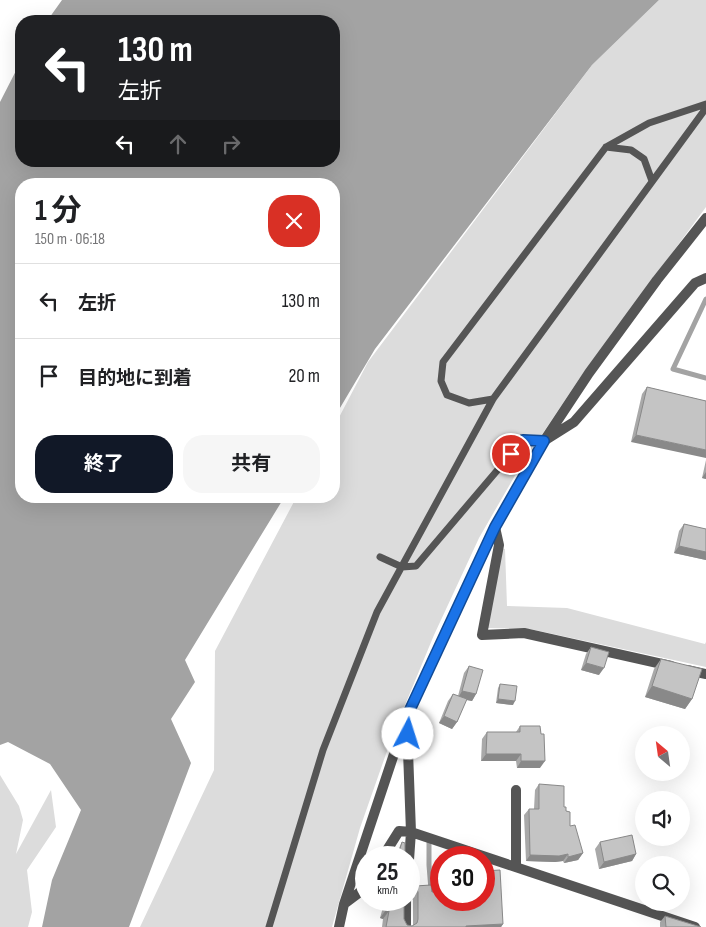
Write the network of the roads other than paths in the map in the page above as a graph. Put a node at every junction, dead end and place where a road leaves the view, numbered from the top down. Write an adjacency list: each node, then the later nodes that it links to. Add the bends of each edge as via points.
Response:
1 (706, 106): 2 (lane, via 649,123); 3 (lane)
2 (606, 147): 3 (lane, via 632,150 644,159); 6 (lane, via 443,362 441,381 446,395 469,403)
3 (652, 181): 6 (lane)
4 (706, 218): 7 (street, via 589,373)
5 (706, 278): 7 (street, via 695,283 574,422)
6 (493, 400): 10 (lane)
7 (544, 441): 8 (street); 10 (lane, via 523,440 416,566)
8 (495, 527): 11 (street, via 499,545 482,635 524,633); 12 (street)
9 (380, 557): 10 (lane)
10 (402, 566): 21 (lane, via 378,612 323,750)
11 (706, 674)
12 (407, 716): 14 (street); 19 (street)
13 (516, 790): 17 (street)
14 (411, 832): 15 (street, via 399,831); 16 (street); 17 (street)
15 (390, 846)
16 (410, 846)
17 (516, 867): 24 (street)
18 (355, 896): 19 (street)
19 (344, 904): 22 (street)
20 (406, 911): 23 (street)
21 (270, 927)
22 (339, 927)
23 (406, 927)
24 (696, 927)

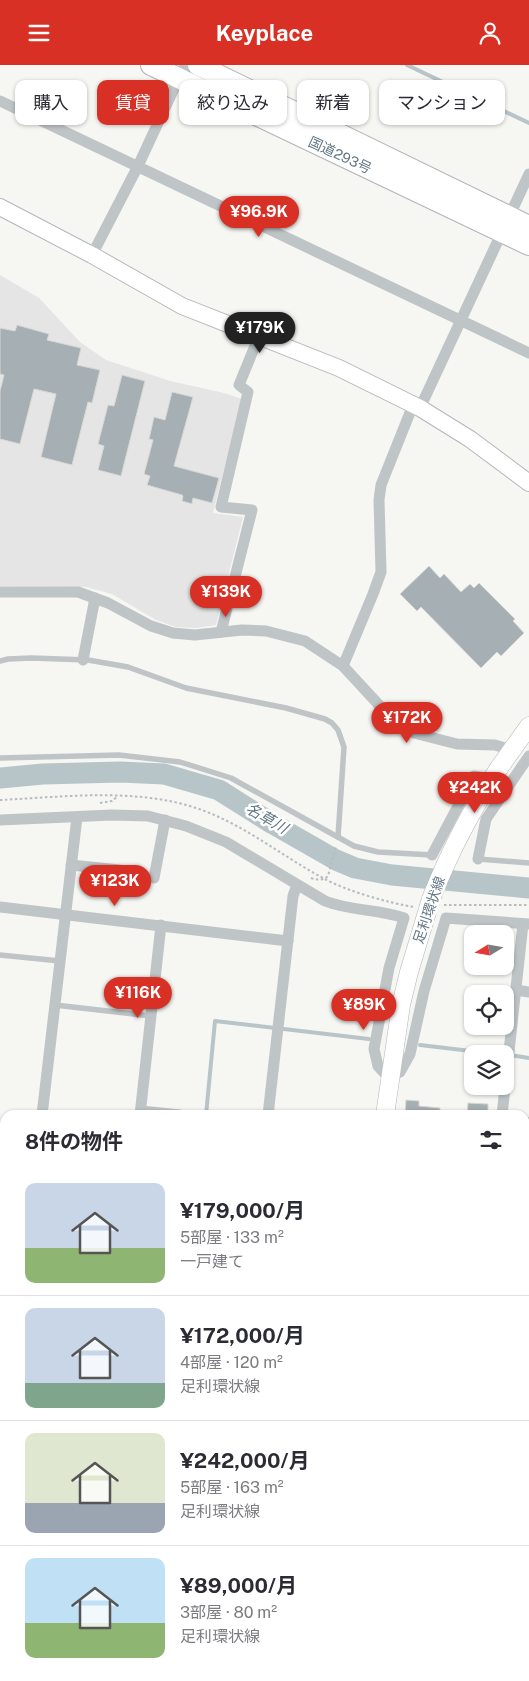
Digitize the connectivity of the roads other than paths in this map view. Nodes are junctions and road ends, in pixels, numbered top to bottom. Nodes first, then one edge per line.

_____

Goal of the exercise -> Omit the pictures, then print the rest of the listing above exactly.

Exercise response ->
Write the network of the roads other than paths in the map in the page above as a graph. Put a node at every junction, dead end and place where a road leaves the view, numbered from the top down. Write an adjacency list: each node, then the later nodes that it links to. Add the bends of each edge as via points.
Response:
1 (706, 106): 2 (lane, via 649,123); 3 (lane)
2 (606, 147): 3 (lane, via 632,150 644,159); 6 (lane, via 443,362 441,381 446,395 469,403)
3 (652, 181): 6 (lane)
4 (706, 218): 7 (street, via 589,373)
5 (706, 278): 7 (street, via 695,283 574,422)
6 (493, 400): 10 (lane)
7 (544, 441): 8 (street); 10 (lane, via 523,440 416,566)
8 (495, 527): 11 (street, via 499,545 482,635 524,633); 12 (street)
9 (380, 557): 10 (lane)
10 (402, 566): 21 (lane, via 378,612 323,750)
11 (706, 674)
12 (407, 716): 14 (street); 19 (street)
13 (516, 790): 17 (street)
14 (411, 832): 15 (street, via 399,831); 16 (street); 17 (street)
15 (390, 846)
16 (410, 846)
17 (516, 867): 24 (street)
18 (355, 896): 19 (street)
19 (344, 904): 22 (street)
20 (406, 911): 23 (street)
21 (270, 927)
22 (339, 927)
23 (406, 927)
24 (696, 927)

Digitize the connectivity of the roads other than paths in this map view. Nodes are junctions and road ends, in pixels, numbered top to bottom. Nodes first, then one edge per line.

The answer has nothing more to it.